I am presuming your single? and given your chat up skills aint too silky (by the way - do people not chat other folk up by talking in person to them anymore??) the quickest and easiest fix for you is to have a few beers and then dig deep in your pocket and get a nice lady of the night to help you forget about your text person..
or prepare yourself to get leathered by some guy or have the coppers lift you being some internet, text stalker...as thats what she could easily say..
the choices are yours..now how did that song go again..

..desperado..why dont you come to your senses...

Neil 29-08-2010 08:20

Re: Advice please
 
Quote:

Originally Posted by Rob249 (Post 840867)
This might sound a little crazy and believe me it is.I started talking to a girl on the internet over a year ago, when we first started talking all i wanted was to be friends but after a couple of weeks she wanted more.She told me she had a son who was 2 and that she had come out of a long term relationship with her ex.
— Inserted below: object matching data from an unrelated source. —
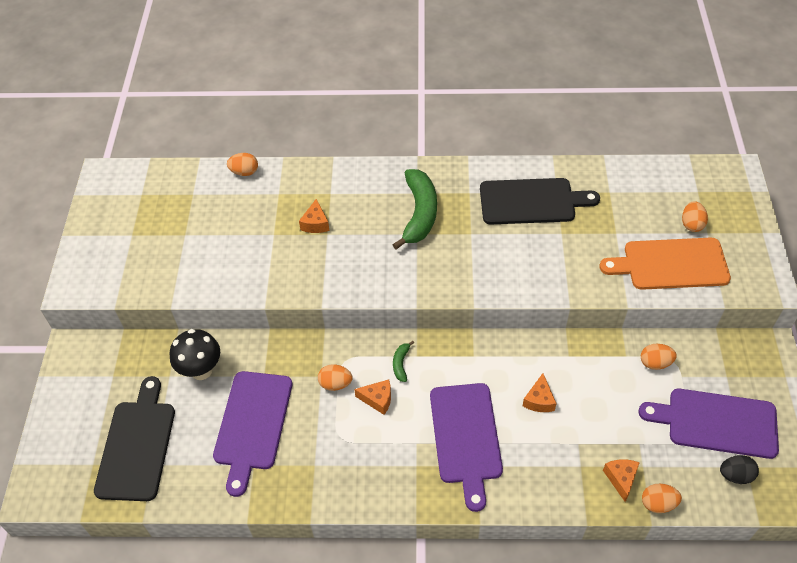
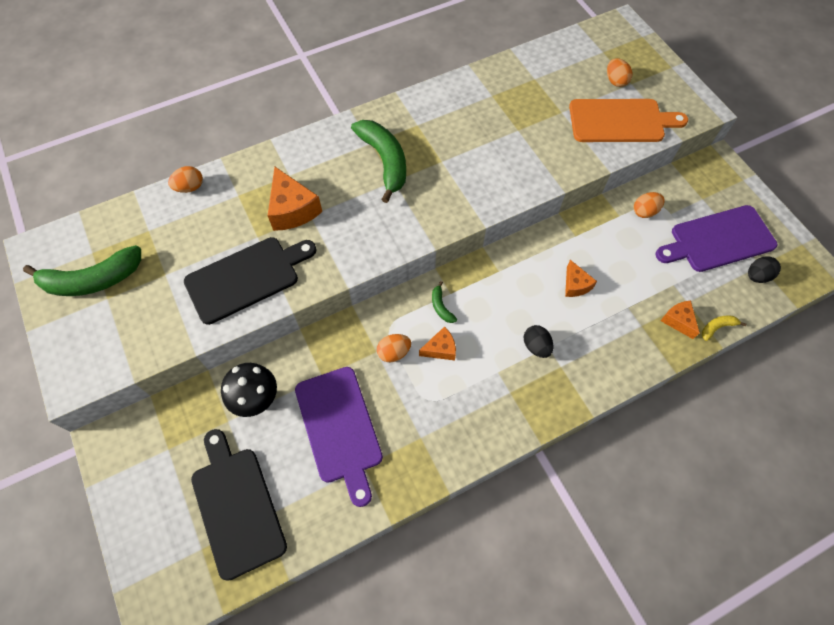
camera: 30 degrees left, 10 degrees up
(129, 216) = (92, 280): none -> green banana
(315, 223) = (292, 210): orange cheese -> orange cheese, size x1.71
(466, 437) = (536, 346): purple cutting board -> black egg
(531, 202) = (476, 112): black cutting board -> black cutting board (247, 278)
(658, 503) = (717, 327): orange egg -> yellow banana
(671, 264) = (620, 121): orange cutting board -> orange cutting board turned 150 degrees counterclockwise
After about a month of talking we arranged to meet up and she was going to come and see me and stop at my house for a weekend, but then she said her son was ill and had to go into hospital, i felt upset and said dont worry its ok theres no rush yr sons more important and we can meet up soon.

Anyway this happened five times when she was going to come up that the baby was poorly and she couldnt make it.She would send me texts like I love you so much and my little boy is missing his step daddy, and how much she and her son missed me.

To try and cut a long story short, she eventually told me that she doesnt have a son and that it is her nephew, thing is Ive kept the texts on my phone even tho we still havent met but what hurts me is that she has been saying all this to me when its her brothers child and i have found out her address through a lot of hard work searching.

I just really dont know what to do.If you had a brother or sister that did that to you what would you do and what do you think i should do.Ive found out for definite that it is her brothers child.Its just doing my head in.


You are crazy to even think about meeting this woman.

I am going to close this thread now before any other member starts to think its a good idea to do something as stupid and ends up getting physically hurt.